Which does one earn?

Master's Degree
Masters Degree


( 14 comments — Leave a comment )
Jan. 6th, 2013 10:48 pm (UTC)
To my shame I didn't know and had to google. The obviously grammatical answer is Master's (it is the degree of a Master it is a Master's degree). However, I very rarely see it written like that. That is the correct answer though.
Jan. 6th, 2013 10:58 pm (UTC)
Thank you for the comment - it's faintly reassuring as to the degree to which "Masters" is in common usage.

(Actual context, editing: I'm looking at an article, for a magazine which I do not edit, which spells it "Masters" throughout and was trying to decide how important it was to suggest correcting it.)
Jan. 7th, 2013 06:36 am (UTC)
That's what threw me. Grammatically "Master's" made more sense, but I couldn't remember ever seeing it written that way so assumed I was wrong (again, the resolution: Have more faith in myself).
Jan. 6th, 2013 11:00 pm (UTC)
Master's. I am a singular Master, not a plurality.
Jan. 6th, 2013 11:05 pm (UTC)
You don't contain worlds? I am disappointed.
Jan. 8th, 2013 03:54 am (UTC)
Buddhist cosmology, then, points towards using Masters. We're all just bags of karma and skandhas, and not a unitary being at all.

(And therefore my stance is consistent. Hurray!)
Jan. 7th, 2013 12:58 am (UTC)
Oops, guess I got that wrong then!
Jan. 7th, 2013 05:04 am (UTC)
My sense is that since "Master" as a title is still gendered as male, some people don't see it as a "degree that certifies that you are a master" and so choose the second option "masters". Definitely getting more popular in common usage.
Jan. 7th, 2013 05:48 am (UTC)
It really depends, I suppose, on whether it is seen as personal i.e. becoming a master, in which case it is a Master's Degree, or joining a group of/called Masters, in which case it could be either a Masters' Degree (if the degree is regarded as being owned or possessed by the group called 'Masters') or a Masters Degree if it is a simple label.

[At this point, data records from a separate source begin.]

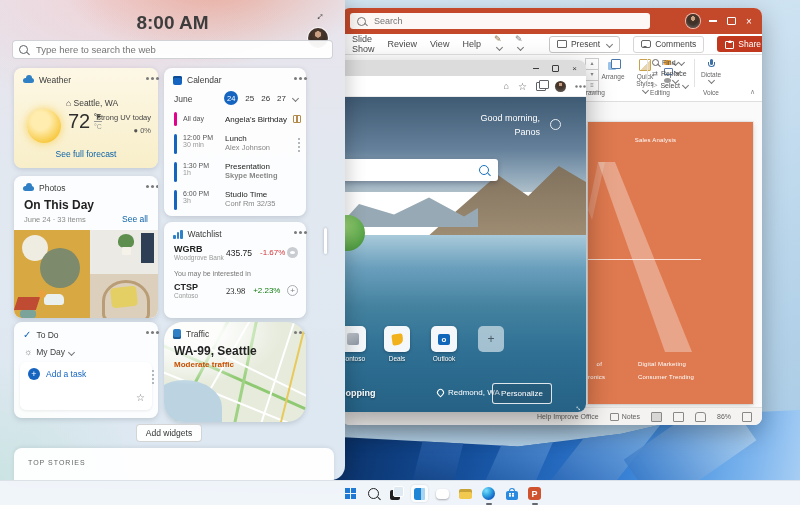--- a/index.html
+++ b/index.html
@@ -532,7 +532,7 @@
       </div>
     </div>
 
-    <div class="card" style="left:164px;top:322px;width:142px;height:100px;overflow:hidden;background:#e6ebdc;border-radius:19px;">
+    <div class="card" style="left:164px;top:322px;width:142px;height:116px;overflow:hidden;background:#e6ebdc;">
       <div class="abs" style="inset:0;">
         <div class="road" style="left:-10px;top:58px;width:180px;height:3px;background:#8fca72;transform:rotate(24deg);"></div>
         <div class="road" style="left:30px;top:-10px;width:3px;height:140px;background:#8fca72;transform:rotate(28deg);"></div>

Apologies for adding a third possibility.
Jan. 7th, 2013 06:33 am (UTC)
Yes, rightly or otherwise I visualize it as a matter of accession to a club of superbeings - masters of the universe (or science, arts, etc.).
Jan. 7th, 2013 09:57 am (UTC)
I think I've usually seen it without the apostrophe, so your suggestion that "Masters" is being regarded as a label makes sense.

I usually ponder it for a moment, then give up and write MA, MSc or MEd. Though that leads to a mental debate about whether to use fullstops in the abbreviation or not. :)
Jan. 7th, 2013 10:13 am (UTC)
I've never been able to figure out the rules for whether you use a period in initials and abbreviations (and there is an abbreviation in MSc, for instance) or not. This hit me full tilt recently when reading some stories (both pro and fan) where the author put a period at the end of Mr, Mrs and Miss (Mr. Mrs. Miss.) which throws me completely, but I would be shocked to see M.(for Monsieur) without it. Does it come down to 'use for pure initials' which would make M.A. right but M.Sc. wrong? Are Mr. and Mrs. wrong because they both end with the last letter of the abbreviated word? (Mister and Missus/Mistress.) Or do you just throw up your hands in despair and consult the style book of whatever publication you happen to be writing for?

Jan. 7th, 2013 03:44 pm (UTC)
With apostrophes I work on the principle that if one leaves them out one is less likely to be hit by the Punctuation Police (and I suspect that the author of your article feels the same way).
Jan. 11th, 2013 09:30 pm (UTC)
I figured out my response by consulting my thesis to see what I did.

In it I consistently use "Master's degree" (in that in the only instance I use that form;), but I use the term "Masters" as short for Master's degree (ie "he had a Masters in Accounting"). Also I'm inconsistent about whether it is "Master's studies" or "Masters studies", I used both once and I went with "Masters student" in the only usage of that phrase. Hope this helps clarify the issue.